» EXERCISE OBJECTIVE: Print every line of the items below verbatim, but leave the pictures out of your answer.
DATASET Block Start
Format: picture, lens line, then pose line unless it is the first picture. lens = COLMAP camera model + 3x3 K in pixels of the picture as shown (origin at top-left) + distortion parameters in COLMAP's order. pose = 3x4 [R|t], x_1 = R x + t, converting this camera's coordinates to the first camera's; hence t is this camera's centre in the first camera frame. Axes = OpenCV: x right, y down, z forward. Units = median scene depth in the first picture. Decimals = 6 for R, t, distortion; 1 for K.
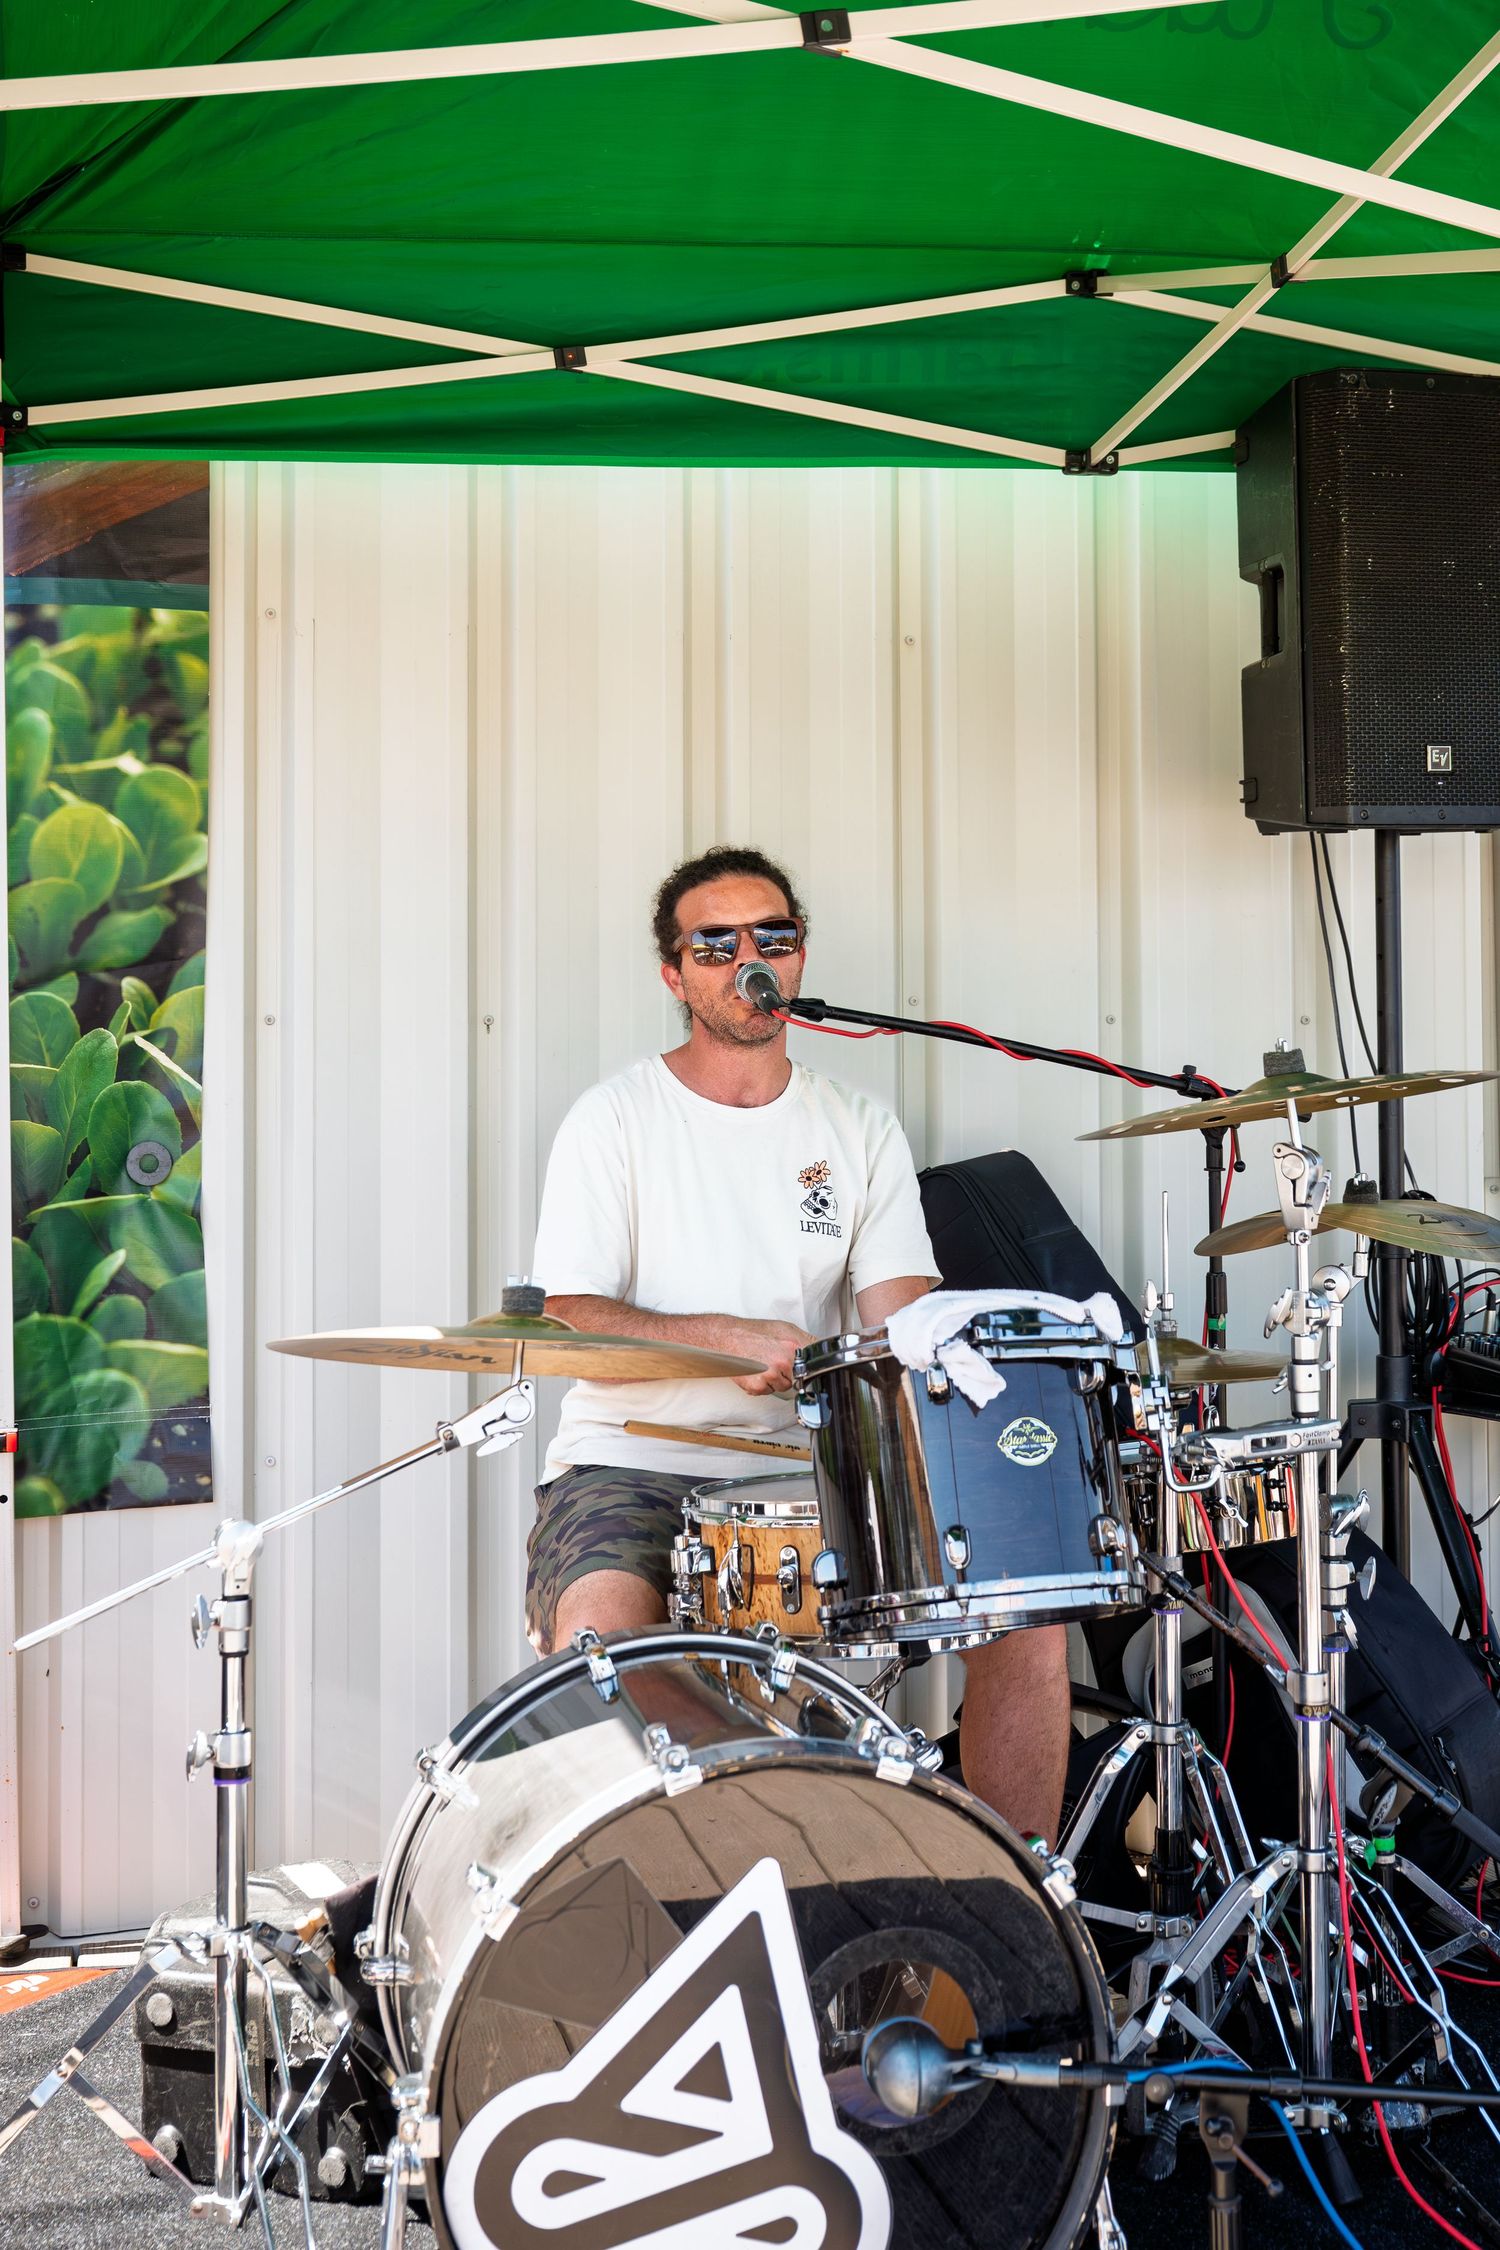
lens RADIAL K [[2848.6, 0, 816.1], [0, 2848.6, 1096.4], [0, 0, 1]] dist [0.003727, -0.013586]
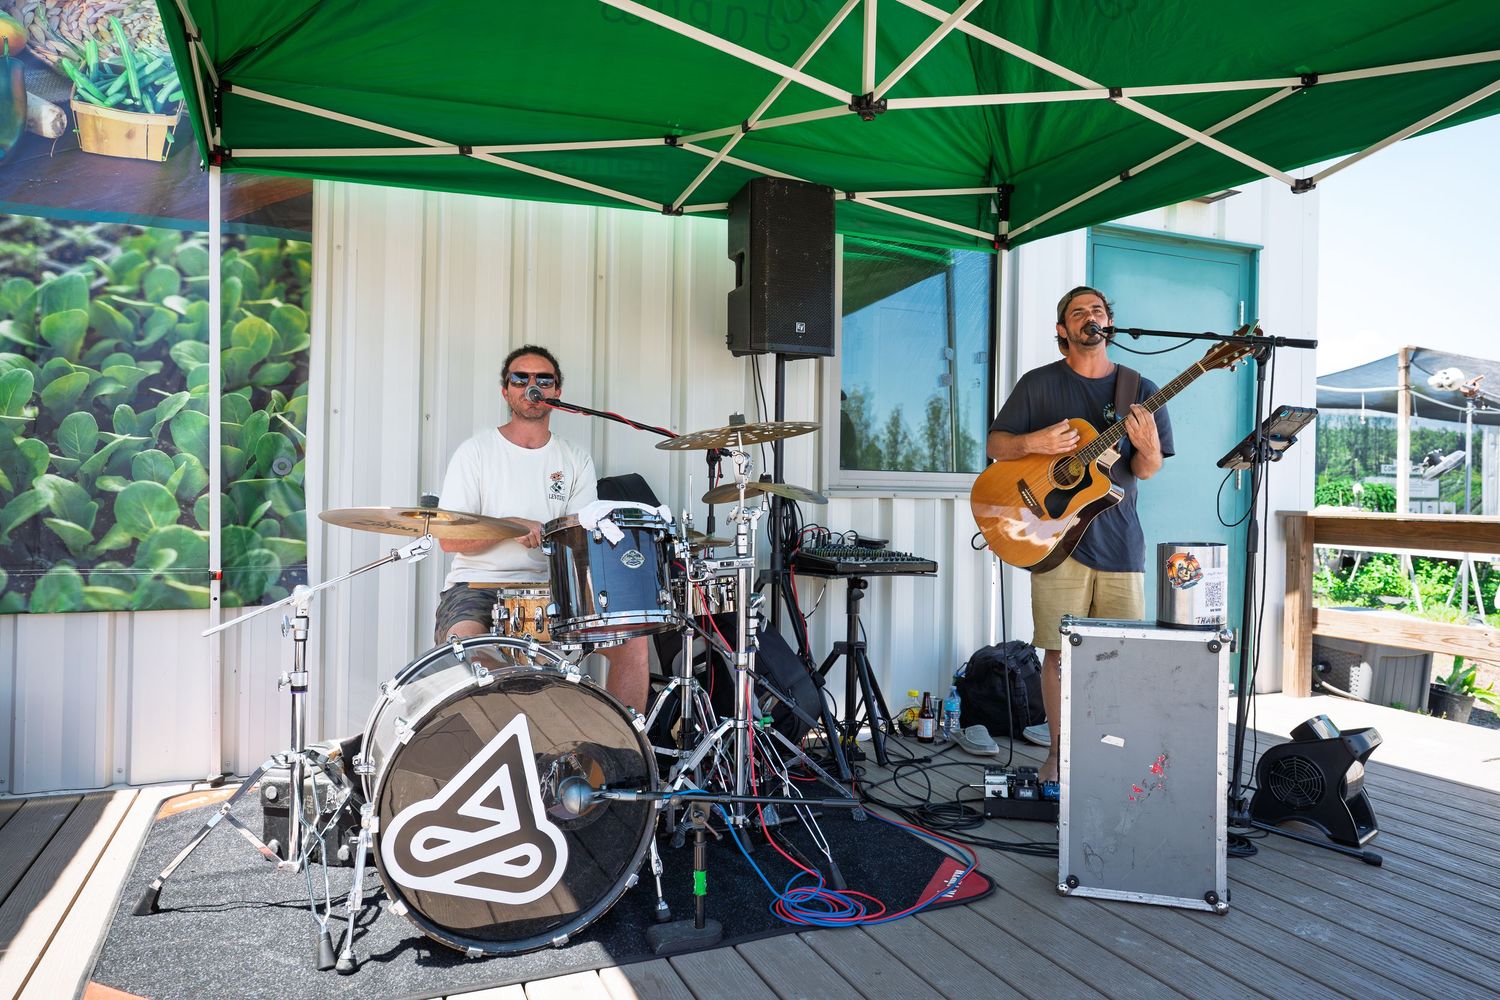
lens RADIAL K [[1084.8, 0, 750.0], [0, 1084.8, 500.0], [0, 0, 1]] dist [0.003853, -0.000293]
pose [[0.984830, 0.021369, 0.172200, 0.004562], [-0.027884, 0.998980, 0.035503, 0.015236], [-0.171266, -0.039766, 0.984422, 0.014928]]
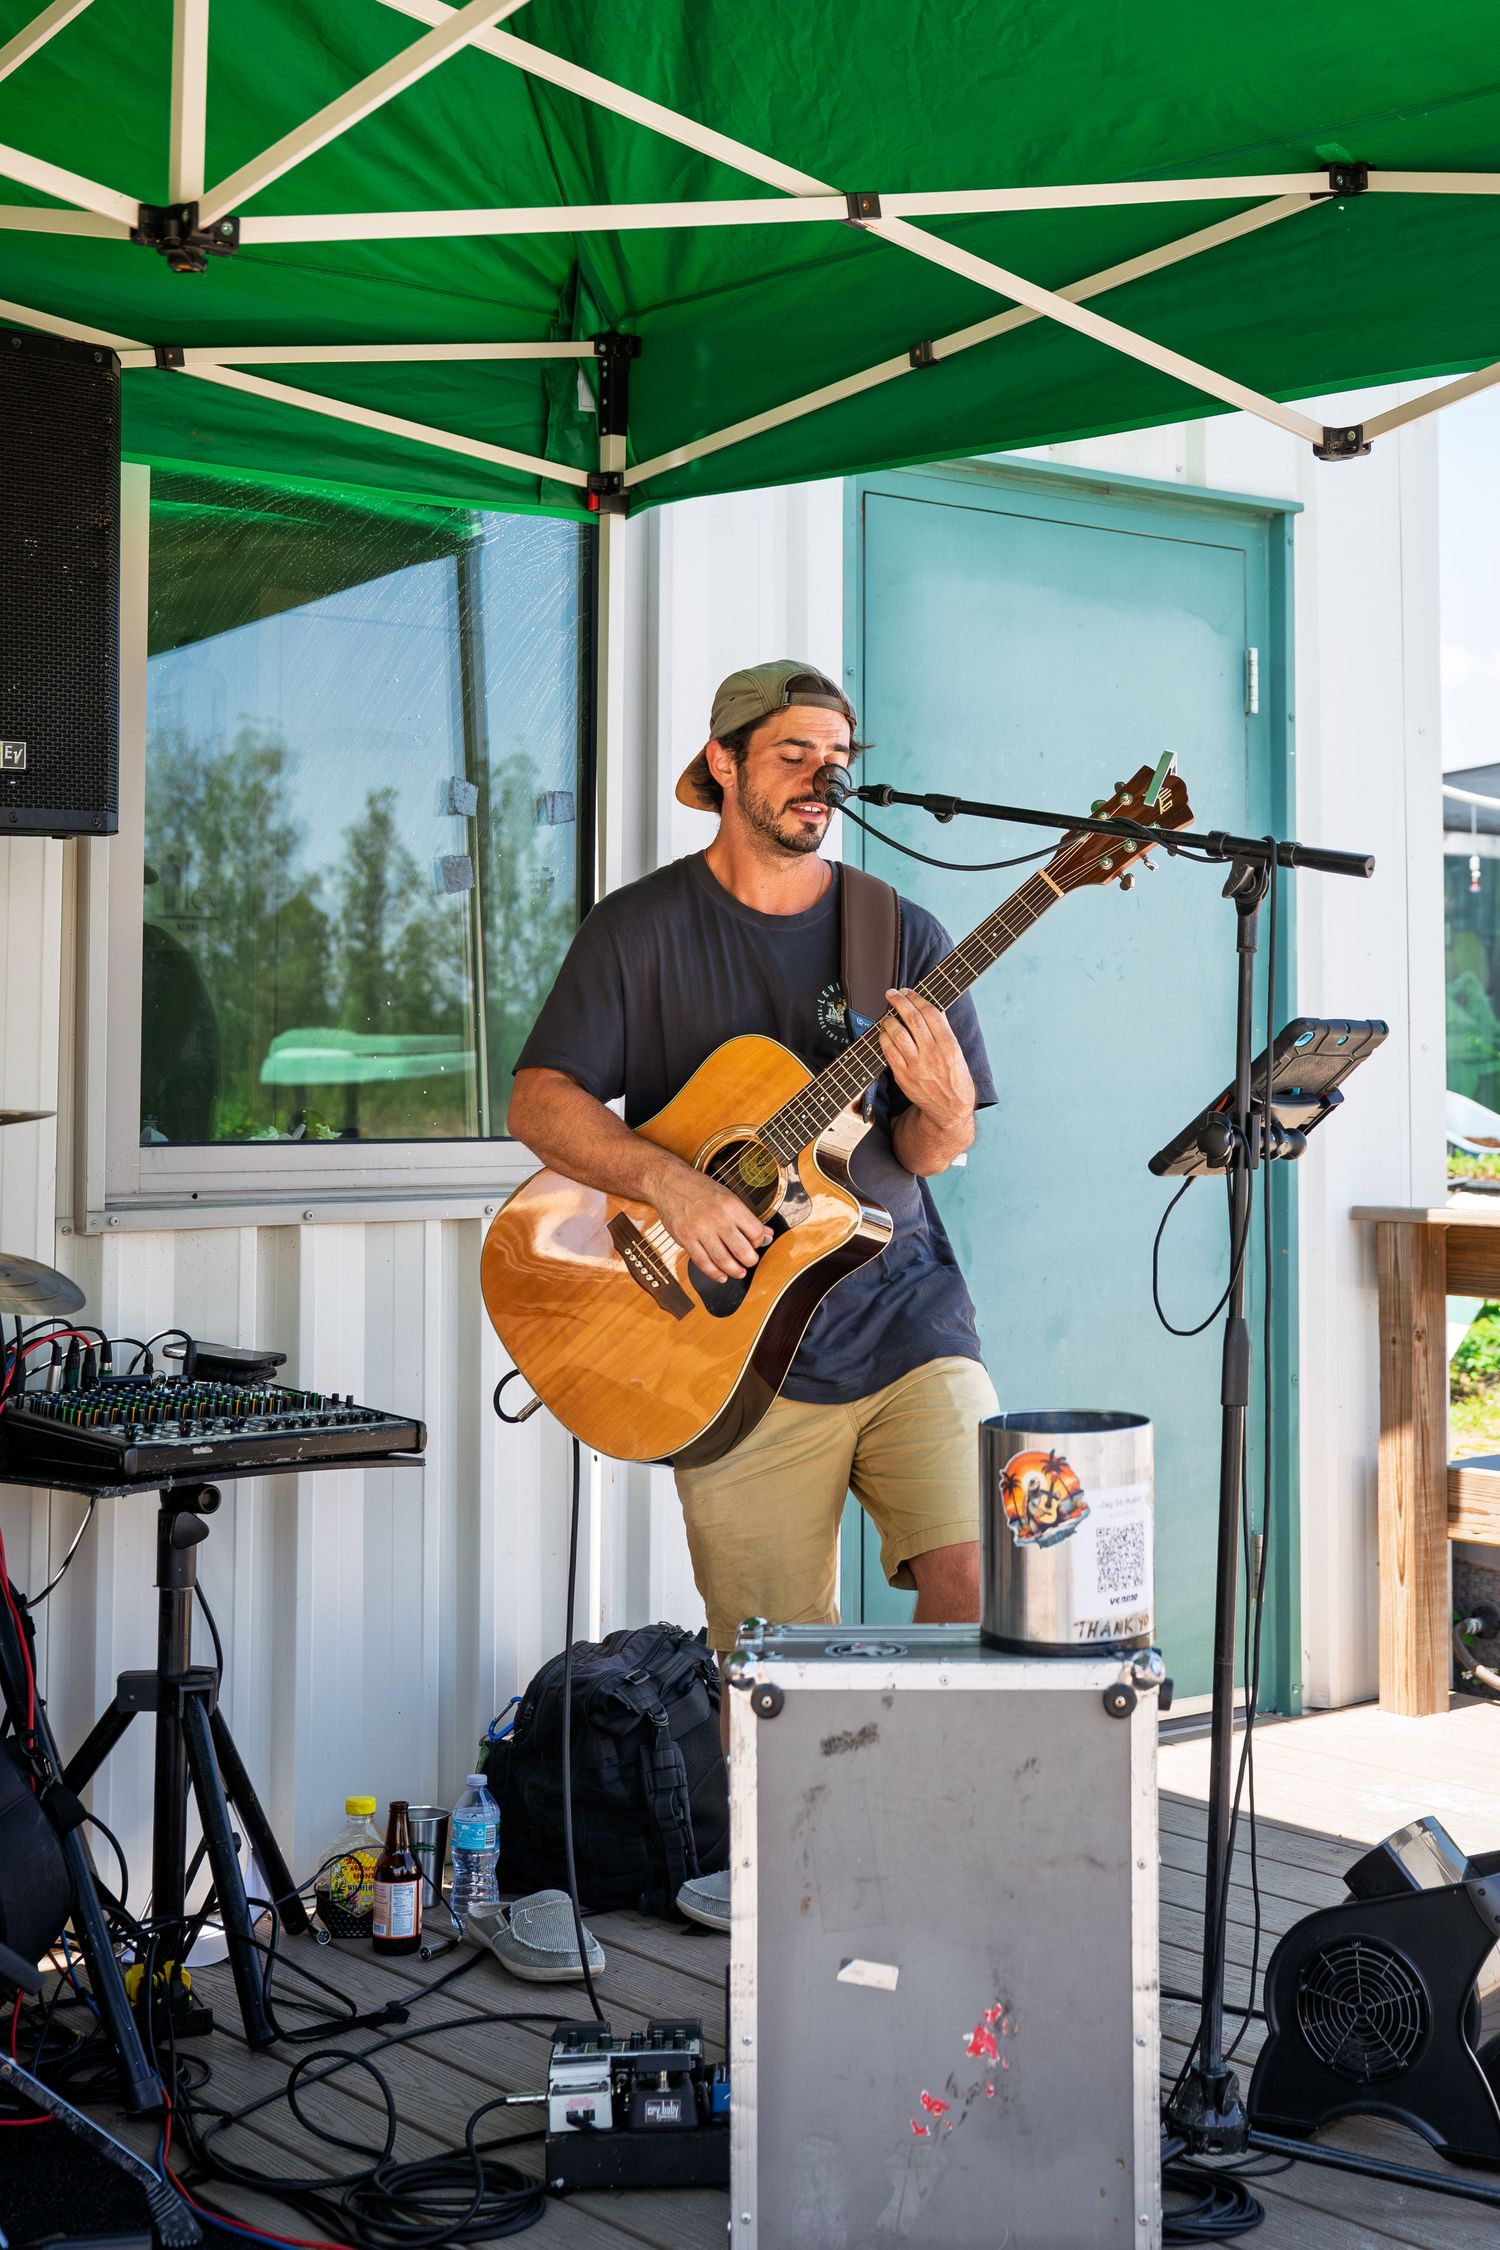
lens RADIAL K [[3062.7, 0, 750.0], [0, 3062.7, 1125.0], [0, 0, 1]] dist [0.004035, 0.000969]
pose [[0.894915, 0.038827, 0.444544, 0.002847], [-0.023383, 0.998919, -0.040173, 0.099179], [-0.445624, 0.025557, 0.894856, 0.106594]]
DATASET Block End
» SOLUTION TO THIS PROBLEM:
Format: picture, lens line, then pose line unless it is the first picture. lens = COLMAP camera model + 3x3 K in pixels of the picture as shown (origin at top-left) + distortion parameters in COLMAP's order. pose = 3x4 [R|t], x_1 = R x + t, converting this camera's coordinates to the first camera's; hence t is this camera's centre in the first camera frame. Axes = OpenCV: x right, y down, z forward. Units = median scene depth in the first picture. Decimals = 6 for R, t, distortion; 1 for K.
lens RADIAL K [[2848.6, 0, 816.1], [0, 2848.6, 1096.4], [0, 0, 1]] dist [0.003727, -0.013586]
lens RADIAL K [[1084.8, 0, 750.0], [0, 1084.8, 500.0], [0, 0, 1]] dist [0.003853, -0.000293]
pose [[0.984830, 0.021369, 0.172200, 0.004562], [-0.027884, 0.998980, 0.035503, 0.015236], [-0.171266, -0.039766, 0.984422, 0.014928]]
lens RADIAL K [[3062.7, 0, 750.0], [0, 3062.7, 1125.0], [0, 0, 1]] dist [0.004035, 0.000969]
pose [[0.894915, 0.038827, 0.444544, 0.002847], [-0.023383, 0.998919, -0.040173, 0.099179], [-0.445624, 0.025557, 0.894856, 0.106594]]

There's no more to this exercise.